7.5 Feedback. Notwithstanding any terms to the contrary in the Agreement, any suggestions, comments or other feedback provided by Operator to Identivend LLC with respect to the Identivend LLC Services or Identivend LLC (collectively, "Feedback") will constitute Confidential Information of Identivend LLC and will be owned by Identivend LLC. Operator hereby assigns all of its rights, title and interest in and to the Feedback, including all intellectual property rights embodied in or related to the Feedback.

7.6 Assignment and Limitations. Neither this Agreement nor any right or duty under this Agreement may be transferred, assigned or delegated by Operator, by operation of law or otherwise, without the prior written consent of Identivend LLC, and any attempted transfer, assignment or delegation without such consent will be void and without effect. Identivend LLC may freely transfer, assign or delegate this Agreement, in whole or in part, without Operator's prior written consent.

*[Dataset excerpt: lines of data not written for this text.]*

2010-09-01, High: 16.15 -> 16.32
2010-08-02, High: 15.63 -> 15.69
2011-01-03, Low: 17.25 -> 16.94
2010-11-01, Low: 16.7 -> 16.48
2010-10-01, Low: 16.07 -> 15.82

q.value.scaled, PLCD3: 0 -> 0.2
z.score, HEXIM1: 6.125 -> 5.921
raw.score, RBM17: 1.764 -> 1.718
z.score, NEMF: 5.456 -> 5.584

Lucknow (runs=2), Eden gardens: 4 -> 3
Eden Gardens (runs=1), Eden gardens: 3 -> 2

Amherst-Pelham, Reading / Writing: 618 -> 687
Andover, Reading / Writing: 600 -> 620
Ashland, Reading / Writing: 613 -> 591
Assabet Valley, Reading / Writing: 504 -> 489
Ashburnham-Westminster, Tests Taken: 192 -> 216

7.7 Amendments and Waivers. No modification, addition or deletion, or waiver of any rights under this Agreement will be binding on a party unless made in a non-preprinted agreement clearly understood by the parties to be a modification or waiver, and signed and delivered by a duly authorized representative of each party. No failure or delay (in whole or in part) on the part of a party to exercise any right or remedy hereunder will operate as a waiver thereof or effect any other right or remedy. All rights and remedies hereunder are cumulative and are not exclusive of any other rights or remedies provided hereunder or by law. The waiver of one breach or default or any delay in exercising any rights will not constitute a waiver of any subsequent breach or default.

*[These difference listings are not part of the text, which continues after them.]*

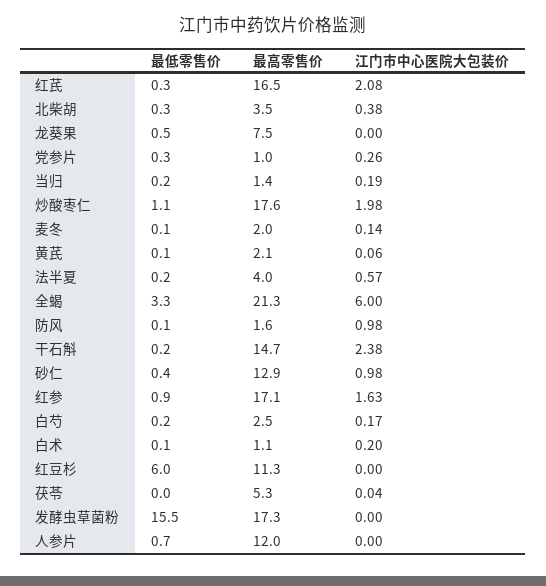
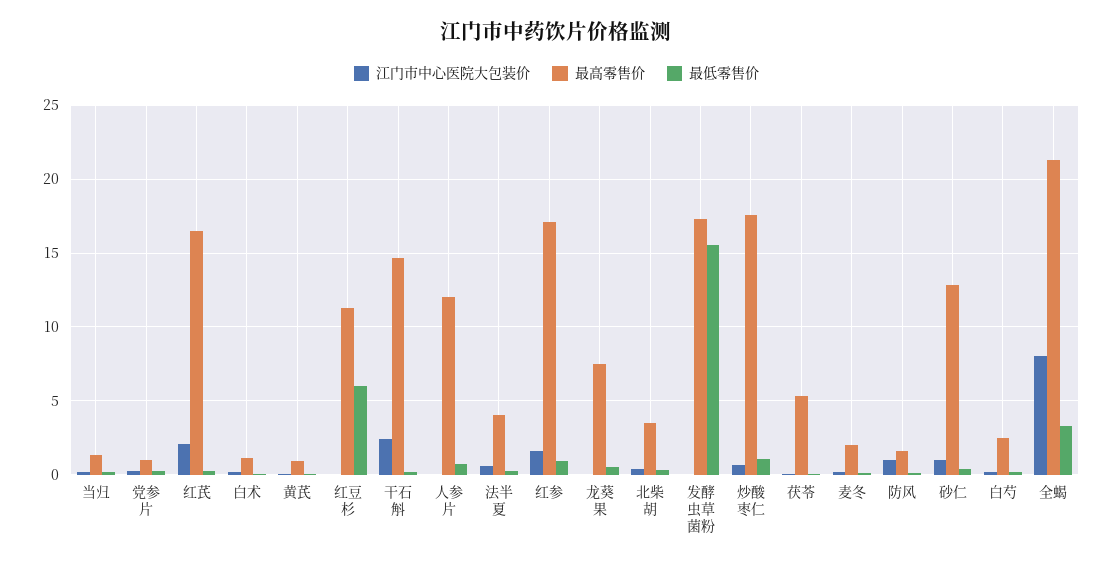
江门市中心医院大包装价, 炒酸枣仁: 1.98 -> 0.5
最高零售价, 黄芪: 2.1 -> 1
江门市中心医院大包装价, 全蝎: 6 -> 8

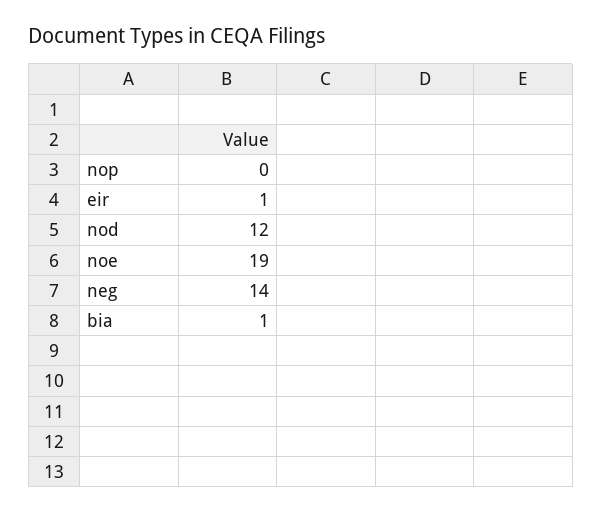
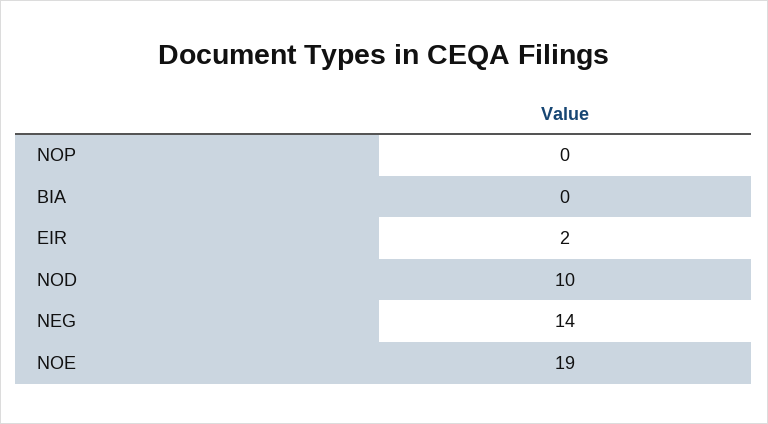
eir: 1 -> 2
nod: 12 -> 10
bia: 1 -> 0

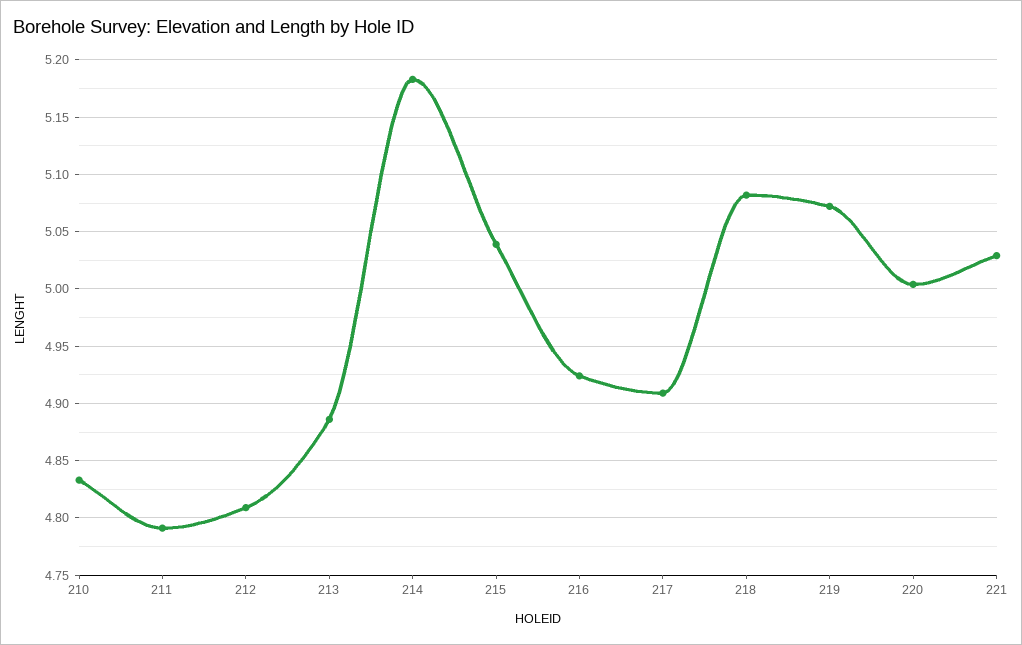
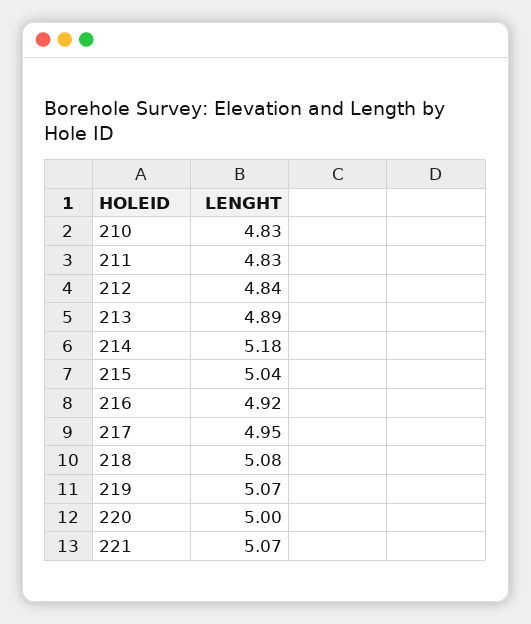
211: 4.79 -> 4.83
212: 4.81 -> 4.84
217: 4.91 -> 4.95
221: 5.03 -> 5.07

7.8 Notices. Any notice or communication required or permitted to be given hereunder must be in writing signed or authorized by the party giving notice, and may be delivered by hand, deposited with an overnight courier, sent by confirmed email, confirmed facsimile or mailed by registered or certified mail, return receipt requested, postage prepaid, in each case to the address of the receiving party as identified on this Agreement or at such other address as may hereafter be furnished in writing by either party to the other party. Such notice will be deemed to have been given as of the date it is delivered.

7.9 Severability. If any provision of this Agreement is invalid, illegal, or incapable of being enforced by any rule of law or public policy, all other provisions of this Agreement will nonetheless remain in full force and effect so long as the economic and legal substance of the transactions contemplated by this Agreement is not affected in any manner adverse to any party. Upon such determination that any provision is invalid, illegal or incapable of being enforced, the parties will negotiate in good faith to modify this Agreement so as to effect the original intent of the parties as closely as possible in an acceptable manner to the end that the transactions contemplated hereby are fulfilled.

7.10 Counterparts. This Agreement may be executed by the parties by exchange of signature pages by mail, facsimile, email or other electronic means (if email or electronically, signatures in Adobe PDF, via electronic signature or similar format), in two or more counterparts, each of which will be deemed an original and all of which will together constitute the same instrument.